▶ _TEXTO APRESENTADO_:

9 de set. de 2012

JULGAMENTO MENSALÃO: 'A poderosa 'mequetrefe'

BRASIL – Julgamento Mensalão
A poderosa 'mequetrefe'
E-mails apreendidos pela Polícia Federal revelam o poder da ex-gerente da SMP&B, Geiza Dias, ré do mensalão; ex-funcionária de Marcos Valério indicava como e quando o pagamento deveria ser feito





Postado por Toinho de Passira
Texto de Josie Jeronimo
Fonte: Isto É

Uma série de e-mails, correspondências e balancetes apreendidos pela Polícia Federal na SMP&B mostram que Geiza Dias dos Santos, ex-gerente financeira da agência do publicitário Marcos Valério e ré do processo do mensalão, não é tão “mequetrefe” como tentou convencer seu advogado Paulo Sérgio Abreu e Silva durante o julgamento no STF. Segundo o dicionário, mequetrefe é alguém que não merece maior consideração, um intruso, um joão-ninguém. ISTOÉ, no entanto, teve acesso a documentos que mostram Geiza como uma pessoa poderosa. O material indica que, a partir dos registros do trabalho da administradora de empresas na firma de Valério, foi produzida boa parte das provas do mensalão.

Nas correspondências, Geiza detalha a representantes do Banco Rural como o pagamento será feito e fornece dados dos beneficiários dos saques. O repasse de dinheiro a parlamentares é chamado de “verba”. Em um e-mail enviado no dia 11 de março de 2003, a ex-gerente financeira avisa que o policial civil David Rodrigues Alves fará um saque de R$ 300 mil e pede que o banco confirme o pagamento. Apurações da CPMI dos Correios mostraram que Alves atuava como “mula” para o esquema e recebeu R$ 4,9 milhões do banco. Ele teria atuado para levar dinheiro ao publicitário Duda Mendonça e também forneceu, em seu depoimento à polícia, informações sobre a participação do deputado Pedro Henry (PP-MT) no esquema.

▶ _EXTRATOS DAS LINHAS_:
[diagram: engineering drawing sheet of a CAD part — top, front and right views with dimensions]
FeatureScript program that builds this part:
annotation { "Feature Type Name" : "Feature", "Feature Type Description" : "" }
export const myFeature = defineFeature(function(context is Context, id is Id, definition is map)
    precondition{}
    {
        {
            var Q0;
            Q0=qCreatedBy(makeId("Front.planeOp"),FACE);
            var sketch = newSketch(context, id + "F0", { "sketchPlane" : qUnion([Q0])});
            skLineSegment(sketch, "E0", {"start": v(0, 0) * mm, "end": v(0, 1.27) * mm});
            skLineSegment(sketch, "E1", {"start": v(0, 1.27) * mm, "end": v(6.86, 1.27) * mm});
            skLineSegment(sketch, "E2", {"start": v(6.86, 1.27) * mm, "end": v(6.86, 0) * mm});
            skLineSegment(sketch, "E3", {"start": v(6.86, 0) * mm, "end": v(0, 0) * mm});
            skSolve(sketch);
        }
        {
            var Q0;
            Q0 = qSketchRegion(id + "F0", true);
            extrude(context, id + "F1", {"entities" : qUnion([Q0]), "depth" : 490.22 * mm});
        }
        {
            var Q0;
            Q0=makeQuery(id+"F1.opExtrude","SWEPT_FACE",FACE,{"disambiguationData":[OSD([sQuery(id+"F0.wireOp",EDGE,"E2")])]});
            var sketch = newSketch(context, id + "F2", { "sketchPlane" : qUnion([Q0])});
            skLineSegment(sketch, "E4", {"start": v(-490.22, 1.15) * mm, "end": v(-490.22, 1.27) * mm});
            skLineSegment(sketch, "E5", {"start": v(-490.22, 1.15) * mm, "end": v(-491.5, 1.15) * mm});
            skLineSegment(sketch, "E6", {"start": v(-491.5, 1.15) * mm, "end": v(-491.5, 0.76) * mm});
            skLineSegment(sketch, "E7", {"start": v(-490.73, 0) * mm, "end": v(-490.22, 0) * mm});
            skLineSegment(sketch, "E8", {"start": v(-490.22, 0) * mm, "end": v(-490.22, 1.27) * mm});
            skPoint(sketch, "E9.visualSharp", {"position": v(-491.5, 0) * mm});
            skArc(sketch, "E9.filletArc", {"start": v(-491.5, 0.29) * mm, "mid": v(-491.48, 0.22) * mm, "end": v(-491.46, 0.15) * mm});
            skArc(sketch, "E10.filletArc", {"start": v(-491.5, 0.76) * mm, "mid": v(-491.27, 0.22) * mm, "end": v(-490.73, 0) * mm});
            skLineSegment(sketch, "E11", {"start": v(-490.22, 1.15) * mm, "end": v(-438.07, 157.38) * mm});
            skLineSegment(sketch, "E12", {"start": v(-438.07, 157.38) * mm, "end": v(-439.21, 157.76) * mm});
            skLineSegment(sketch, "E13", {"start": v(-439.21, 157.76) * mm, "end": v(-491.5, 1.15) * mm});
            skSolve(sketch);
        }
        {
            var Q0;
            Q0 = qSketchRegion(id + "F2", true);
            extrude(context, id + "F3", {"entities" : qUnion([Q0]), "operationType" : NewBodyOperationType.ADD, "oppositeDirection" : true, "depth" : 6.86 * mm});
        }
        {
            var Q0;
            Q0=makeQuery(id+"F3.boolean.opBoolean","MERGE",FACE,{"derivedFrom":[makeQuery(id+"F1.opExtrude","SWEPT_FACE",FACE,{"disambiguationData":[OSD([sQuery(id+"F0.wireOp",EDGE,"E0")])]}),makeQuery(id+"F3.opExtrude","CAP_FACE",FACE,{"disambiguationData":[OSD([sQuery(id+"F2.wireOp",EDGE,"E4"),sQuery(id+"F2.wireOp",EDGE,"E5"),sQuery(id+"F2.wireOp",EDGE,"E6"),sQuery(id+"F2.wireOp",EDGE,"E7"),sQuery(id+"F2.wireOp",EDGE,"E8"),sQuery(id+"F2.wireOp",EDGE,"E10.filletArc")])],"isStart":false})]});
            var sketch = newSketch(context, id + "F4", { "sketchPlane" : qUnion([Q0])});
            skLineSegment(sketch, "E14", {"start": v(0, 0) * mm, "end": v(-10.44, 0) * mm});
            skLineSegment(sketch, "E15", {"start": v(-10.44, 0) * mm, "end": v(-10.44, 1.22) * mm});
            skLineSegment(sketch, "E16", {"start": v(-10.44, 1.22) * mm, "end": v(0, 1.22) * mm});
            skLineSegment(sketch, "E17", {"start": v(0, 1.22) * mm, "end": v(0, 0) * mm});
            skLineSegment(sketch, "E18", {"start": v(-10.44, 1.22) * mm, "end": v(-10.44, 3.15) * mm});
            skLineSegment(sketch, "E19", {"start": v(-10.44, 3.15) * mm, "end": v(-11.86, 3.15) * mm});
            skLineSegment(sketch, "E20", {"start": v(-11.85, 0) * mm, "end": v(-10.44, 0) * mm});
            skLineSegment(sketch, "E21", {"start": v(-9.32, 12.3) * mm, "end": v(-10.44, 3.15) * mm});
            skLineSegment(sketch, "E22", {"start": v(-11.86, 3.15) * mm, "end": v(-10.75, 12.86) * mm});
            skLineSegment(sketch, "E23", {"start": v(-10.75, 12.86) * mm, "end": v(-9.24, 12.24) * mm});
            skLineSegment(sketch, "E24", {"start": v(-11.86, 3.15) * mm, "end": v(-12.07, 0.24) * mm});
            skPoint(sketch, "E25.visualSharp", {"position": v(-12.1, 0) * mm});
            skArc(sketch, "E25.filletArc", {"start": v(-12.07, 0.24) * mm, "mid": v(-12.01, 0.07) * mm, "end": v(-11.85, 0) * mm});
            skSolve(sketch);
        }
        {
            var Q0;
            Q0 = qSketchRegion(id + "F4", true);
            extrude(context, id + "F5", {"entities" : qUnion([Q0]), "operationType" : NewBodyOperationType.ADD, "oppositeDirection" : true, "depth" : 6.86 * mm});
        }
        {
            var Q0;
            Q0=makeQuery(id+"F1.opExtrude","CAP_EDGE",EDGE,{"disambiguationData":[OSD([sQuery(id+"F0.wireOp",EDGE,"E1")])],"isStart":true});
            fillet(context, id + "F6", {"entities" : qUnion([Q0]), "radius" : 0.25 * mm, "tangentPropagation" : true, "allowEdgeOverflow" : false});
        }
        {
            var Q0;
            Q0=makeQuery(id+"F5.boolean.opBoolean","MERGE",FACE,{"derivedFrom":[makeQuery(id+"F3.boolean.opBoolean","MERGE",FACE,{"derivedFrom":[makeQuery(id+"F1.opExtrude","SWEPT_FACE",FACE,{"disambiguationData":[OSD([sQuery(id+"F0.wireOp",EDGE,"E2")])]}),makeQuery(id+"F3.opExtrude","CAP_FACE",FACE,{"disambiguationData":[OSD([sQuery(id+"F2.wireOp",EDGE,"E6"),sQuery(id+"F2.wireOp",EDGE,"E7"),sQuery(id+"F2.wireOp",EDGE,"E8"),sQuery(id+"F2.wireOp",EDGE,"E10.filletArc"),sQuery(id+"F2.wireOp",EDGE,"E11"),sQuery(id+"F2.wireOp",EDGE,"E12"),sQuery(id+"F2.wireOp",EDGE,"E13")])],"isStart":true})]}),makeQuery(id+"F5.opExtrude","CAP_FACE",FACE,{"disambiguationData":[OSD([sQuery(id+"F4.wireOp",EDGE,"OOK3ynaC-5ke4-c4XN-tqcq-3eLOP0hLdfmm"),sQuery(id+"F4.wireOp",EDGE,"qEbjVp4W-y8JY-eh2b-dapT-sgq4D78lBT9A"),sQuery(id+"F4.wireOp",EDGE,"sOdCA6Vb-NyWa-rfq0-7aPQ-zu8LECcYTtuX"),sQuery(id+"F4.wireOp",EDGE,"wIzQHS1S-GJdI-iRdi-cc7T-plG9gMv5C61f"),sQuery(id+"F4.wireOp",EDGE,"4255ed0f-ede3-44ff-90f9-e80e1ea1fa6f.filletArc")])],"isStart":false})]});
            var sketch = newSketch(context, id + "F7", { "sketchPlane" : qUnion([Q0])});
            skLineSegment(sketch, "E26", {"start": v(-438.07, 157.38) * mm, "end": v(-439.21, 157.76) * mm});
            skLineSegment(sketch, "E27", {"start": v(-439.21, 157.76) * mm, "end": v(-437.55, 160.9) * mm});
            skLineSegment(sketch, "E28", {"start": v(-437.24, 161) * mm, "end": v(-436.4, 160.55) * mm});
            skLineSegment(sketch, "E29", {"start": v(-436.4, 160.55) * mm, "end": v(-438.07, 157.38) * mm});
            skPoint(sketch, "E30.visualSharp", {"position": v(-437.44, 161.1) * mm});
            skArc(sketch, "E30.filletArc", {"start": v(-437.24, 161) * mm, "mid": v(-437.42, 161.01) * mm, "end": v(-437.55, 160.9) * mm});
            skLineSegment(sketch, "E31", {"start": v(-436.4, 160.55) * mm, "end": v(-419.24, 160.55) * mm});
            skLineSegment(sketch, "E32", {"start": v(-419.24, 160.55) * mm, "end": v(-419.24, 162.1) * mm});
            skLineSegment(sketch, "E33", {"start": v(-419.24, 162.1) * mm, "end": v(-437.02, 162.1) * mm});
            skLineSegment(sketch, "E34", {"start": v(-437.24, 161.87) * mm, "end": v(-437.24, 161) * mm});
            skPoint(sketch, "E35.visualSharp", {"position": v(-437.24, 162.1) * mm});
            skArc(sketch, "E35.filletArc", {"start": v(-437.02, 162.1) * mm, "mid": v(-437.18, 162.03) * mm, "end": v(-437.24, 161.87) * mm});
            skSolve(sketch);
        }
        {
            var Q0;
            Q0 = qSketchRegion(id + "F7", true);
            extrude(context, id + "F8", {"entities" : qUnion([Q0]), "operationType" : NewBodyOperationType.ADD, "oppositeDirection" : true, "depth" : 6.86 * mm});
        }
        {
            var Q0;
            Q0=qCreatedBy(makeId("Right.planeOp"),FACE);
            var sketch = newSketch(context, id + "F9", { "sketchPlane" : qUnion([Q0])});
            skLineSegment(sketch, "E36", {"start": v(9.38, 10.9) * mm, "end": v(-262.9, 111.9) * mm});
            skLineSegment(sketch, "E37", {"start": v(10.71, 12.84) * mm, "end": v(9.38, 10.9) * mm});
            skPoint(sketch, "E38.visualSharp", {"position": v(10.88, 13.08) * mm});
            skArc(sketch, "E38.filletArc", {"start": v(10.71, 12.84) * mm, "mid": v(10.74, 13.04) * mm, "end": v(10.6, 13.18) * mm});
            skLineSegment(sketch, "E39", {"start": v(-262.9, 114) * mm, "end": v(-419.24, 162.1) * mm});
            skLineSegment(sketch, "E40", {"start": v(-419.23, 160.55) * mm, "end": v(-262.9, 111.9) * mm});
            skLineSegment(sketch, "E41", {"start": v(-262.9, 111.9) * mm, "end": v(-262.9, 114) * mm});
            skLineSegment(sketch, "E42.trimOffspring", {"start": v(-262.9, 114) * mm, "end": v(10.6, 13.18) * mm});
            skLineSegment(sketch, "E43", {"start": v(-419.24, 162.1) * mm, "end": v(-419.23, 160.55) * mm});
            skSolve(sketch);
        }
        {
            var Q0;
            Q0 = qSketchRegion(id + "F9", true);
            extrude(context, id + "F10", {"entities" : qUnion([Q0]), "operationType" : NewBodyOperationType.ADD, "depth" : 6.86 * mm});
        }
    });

▶ _TAREFAS_:
1. Segundo a reportagem sobre o mensalão, quanto o policial civil David Rodrigues Alves recebeu do banco, de acordo com as apurações da CPMI dos Correios?
2. Reproduza, da reportagem sobre o mensalão, todo o trecho que vai de "Postado por Toinho" até "provas do mensalão.".
3. Prossiga com a reportagem sobre o mensalão a partir do ponto em que ela termina.

▶ _RESPOSTAS FORNECIDAS_:
1. R$ 4,9 milhões.

2.
Postado por Toinho de Passira
Texto de Josie Jeronimo
Fonte: Isto É

Uma série de e-mails, correspondências e balancetes apreendidos pela Polícia Federal na SMP&B mostram que Geiza Dias dos Santos, ex-gerente financeira da agência do publicitário Marcos Valério e ré do processo do mensalão, não é tão “mequetrefe” como tentou convencer seu advogado Paulo Sérgio Abreu e Silva durante o julgamento no STF. Segundo o dicionário, mequetrefe é alguém que não merece maior consideração, um intruso, um joão-ninguém. ISTOÉ, no entanto, teve acesso a documentos que mostram Geiza como uma pessoa poderosa. O material indica que, a partir dos registros do trabalho da administradora de empresas na firma de Valério, foi produzida boa parte das provas do mensalão.

3.
BENEFICIÁRIO
O deputado Pedro Henry teria recebido recursos de Marcos Valério a partir de orientações de Geiza Dias
Como se vê, de insignificante ou joão-ninguém Geiza não tinha nada. De 2001 até 2005, a rotina de trabalho da ex-gerente financeira da agência SMP&B, do publicitário Marcos Valério, era combinar pagamentos milionários com instituições bancárias e participar de reuniões com representantes de autoridades. Foi a partir de um e-mail de Geiza encaminhado a um funcionário do Banco Rural que a Procuradoria da República concluiu que parte da verba do mensalão circulou em carros-forte. Também foi com base nas correspondências de Geiza que a Polícia Federal produziu relatório financeiro cruzando as informações das autorizações de pagamento com as contas da agência de publicidade e do banco. Parte do modus operandi do esquema de Valério narrado na denúncia do Ministério Público Federal também veio das correspondências da ex-gerente. Despachando do sétimo andar do prédio que abrigava a SMP&B em Belo Horizonte, era Geiza quem lidava diretamente com a rotina do esquema. Todos os dias, Geiza emitia uma média de 100 cheques, a maioria com valores que ultrapassavam cinco dígitos, a exemplo do registro de ordem de pagamento de R$ 300 mil “batido” pela ex-gerente em novembro de 2003. Em um ano, a mequetrefe, na definição de seu advogado, emitiu R$ 4,8 milhões em cheques.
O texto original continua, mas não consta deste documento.